For this trio, another banner is on order, a fourth one for conference champs alongside the four division title banners, dwarfed by the two title banners already there.

Bill Russell, Bob Cousy, K.C. Jones, Bill Sharman and John Havlicek. Magic Johnson, Kareem Abdul-Jabbar and James Worthy. Larry Bird, Kevin McHale and Robert Parish.

James, Wade and Bosh.

These are the names on some of the great dynasties of NBA history. The Heat are there, card-carrying members of the club. They'll be alongside these men in the Hall of Fame. When the NBA honors it's top 75 players of all time in 2022, their names will be there. In 10, 15 or 25 years they'll be honored with documentaries. When they are introduced to give speeches or to open exhibits or to be toasted at banquets, the achievement will be cited with applause.

For all that "not two, not three, not four, not five ..." talk that signified their arrival and simultaneously alienated much of the basketball-loving public four years ago, the Heat have planted their flag. They may have been guilty of hubris, but they were also right.

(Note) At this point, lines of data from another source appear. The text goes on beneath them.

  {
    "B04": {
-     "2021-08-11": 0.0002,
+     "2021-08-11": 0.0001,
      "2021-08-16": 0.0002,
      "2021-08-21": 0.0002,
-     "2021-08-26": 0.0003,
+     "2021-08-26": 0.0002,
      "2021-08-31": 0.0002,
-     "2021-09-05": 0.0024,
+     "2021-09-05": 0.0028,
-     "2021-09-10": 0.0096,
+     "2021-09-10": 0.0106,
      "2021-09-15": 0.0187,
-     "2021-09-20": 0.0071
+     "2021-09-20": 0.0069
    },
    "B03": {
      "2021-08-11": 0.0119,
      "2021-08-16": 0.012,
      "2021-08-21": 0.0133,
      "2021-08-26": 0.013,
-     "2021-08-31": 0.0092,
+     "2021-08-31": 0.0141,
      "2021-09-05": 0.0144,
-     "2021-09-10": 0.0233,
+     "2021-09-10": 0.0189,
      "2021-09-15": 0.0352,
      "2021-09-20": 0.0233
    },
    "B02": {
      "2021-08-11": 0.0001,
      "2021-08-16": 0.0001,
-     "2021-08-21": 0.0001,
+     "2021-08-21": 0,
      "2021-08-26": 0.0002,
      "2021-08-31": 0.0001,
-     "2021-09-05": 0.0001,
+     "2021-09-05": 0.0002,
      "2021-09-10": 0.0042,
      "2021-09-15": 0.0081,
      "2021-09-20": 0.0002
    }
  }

They have turned into a monster.

Now four consecutive trips to the NBA Finals, just the fourth team in history to run that energy-sucking, mentally-devouring, chemistry-battering gantlet. They're a certified, verified, bona fide dynasty whether they bring home a three-peat or not.

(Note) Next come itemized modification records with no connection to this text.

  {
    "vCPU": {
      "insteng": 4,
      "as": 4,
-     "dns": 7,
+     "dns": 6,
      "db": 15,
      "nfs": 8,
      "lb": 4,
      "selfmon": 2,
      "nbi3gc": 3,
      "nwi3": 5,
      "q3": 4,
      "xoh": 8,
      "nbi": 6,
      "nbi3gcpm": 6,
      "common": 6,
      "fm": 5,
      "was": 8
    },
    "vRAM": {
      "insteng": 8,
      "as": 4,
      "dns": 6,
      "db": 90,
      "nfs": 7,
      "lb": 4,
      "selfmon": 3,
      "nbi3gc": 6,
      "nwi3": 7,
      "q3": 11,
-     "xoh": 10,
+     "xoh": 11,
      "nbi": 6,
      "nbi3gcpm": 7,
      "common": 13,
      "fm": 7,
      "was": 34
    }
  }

This hasn't happened for 27 years, since the Celtics made their fourth straight Finals. Wade was 5 years old. Bosh was 4. James was 3. For them, this is once-in-a-lifetime stuff. For many people in their careers, even for athletes, they never truly know when they're at the peak, usually until it's in the past. For this accomplishment, though -- one the Heat accepted with wide open eyes -- they know their mortality.

"Any time I hear my name or our team in the same breath with legends and great teams and franchises, it's so humbling, man," James said as he advanced to his fifth Finals in the past eight seasons.

"You just feel like while you're in the moment hopefully, while you're playing the game, that you can make an impact enough to where you move on and people will start comparing you to ones that's in the game at the present time."

Whatever circumstances or conspiracy theories anyone wants to whip up, they've now done something that Michael Jordan, Kobe Bryant, Tim Duncan and Shaquille O'Neal have not done: They will compete in the Finals for a fourth consecutive year.

"We're competing against the Michael Jordan of our era, the Chicago Bulls of our era," Pacers coach Frank Vogel said, resigned to the reality. "You have to tip your hats to them."

"We're in the LeBron James era," said Pacers forward David West. "I've thought about it, that maybe we're a little unlucky. You just have that perspective."